ОПИСАНИЕ ЗАДАЧИ: Перепишите слово в слово весь приведённый ниже текст о «Макура-но соси».

ПРИВЕДЁННЫЙ ТЕКСТ:
▼

Но и высокое Средневековье пронизано памятью о своих первоначалах, о праздничном росте молодой культуры, обнаружившей готовые к употреблению формы, традиции, язык. В «Макура-но соси» не притупляется радостный аппетит к чужому, ставшему своим, к старому, которое узнается и переживается заново (хотя прошло уже несколько столетий). Все эти дайнагоны и куродо шестого ранга, желто-зеленые одеяния и одеяния «цвета вишни», ширмы, веера, залитые слезами широкие рукава – пряность, придающая тексту вкус. Мы догадываемся, что до определенной степени экзотикой, орнаментом было все это и для Сэй-Сёнагон. Автор комментирует происходящее не со снисходительностью – для варваров или ничего не смыслящего простонародья, – а с азартом и любопытством, для тех, кто, подобно ей самой, не во всех подробностях разбирается или рад поговорить о них еще. Легко, даже без разъяснительных примечаний, усваиваются реалии эры Хэйан, они складываются в рисунок повседневной жизни, и повседневность не перестает быть немножко удивительной.

▲

Исходные данные
▼

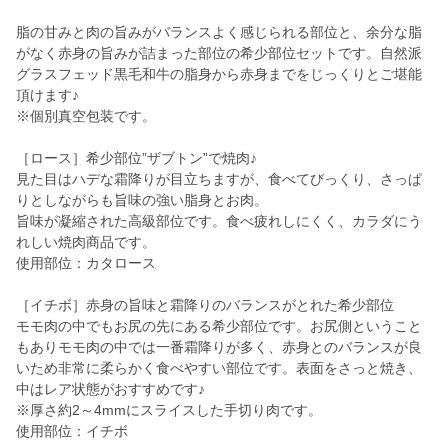
脂の甘みと肉の旨みがバランスよく感じられる部位と、余分な脂
がなく赤身の旨みが詰まった部位の希少部位セットです。自然派
グラスフェッド黒毛和牛の脂身から赤身までをじっくりとご堪能
頂けます♪
※個別真空包装です。
［ロース］希少部位”ザブトン”で焼肉♪
見た目はハデな霜降りが目立ちますが、食べてびっくり、さっぱ
りとしながらも旨味の強い脂身とお肉。
旨味が凝縮された高級部位です。食べ疲れしにくく、カラダにう
れしい焼肉商品です。
使用部位：カタロース
［イチボ］赤身の旨味と霜降りのバランスがとれた希少部位
モモ肉の中でもお尻の先にある希少部位です。お尻側ということ
もありモモ肉の中では一番霜降りが多く、赤身とのバランスが良
いため非常に柔らかく食べやすい部位です。表面をさっと焼き、
中はレア状態がおすすめです♪
※厚さ約2～4mmにスライスした手切り肉です。
使用部位：イチボ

▲

ВАШЕ РЕШЕНИЕ:
Но и высокое Средневековье пронизано памятью о своих первоначалах, о праздничном росте молодой культуры, обнаружившей готовые к употреблению формы, традиции, язык. В «Макура-но соси» не притупляется радостный аппетит к чужому, ставшему своим, к старому, которое узнается и переживается заново (хотя прошло уже несколько столетий). Все эти дайнагоны и куродо шестого ранга, желто-зеленые одеяния и одеяния «цвета вишни», ширмы, веера, залитые слезами широкие рукава – пряность, придающая тексту вкус. Мы догадываемся, что до определенной степени экзотикой, орнаментом было все это и для Сэй-Сёнагон. Автор комментирует происходящее не со снисходительностью – для варваров или ничего не смыслящего простонародья, – а с азартом и любопытством, для тех, кто, подобно ей самой, не во всех подробностях разбирается или рад поговорить о них еще. Легко, даже без разъяснительных примечаний, усваиваются реалии эры Хэйан, они складываются в рисунок повседневной жизни, и повседневность не перестает быть немножко удивительной.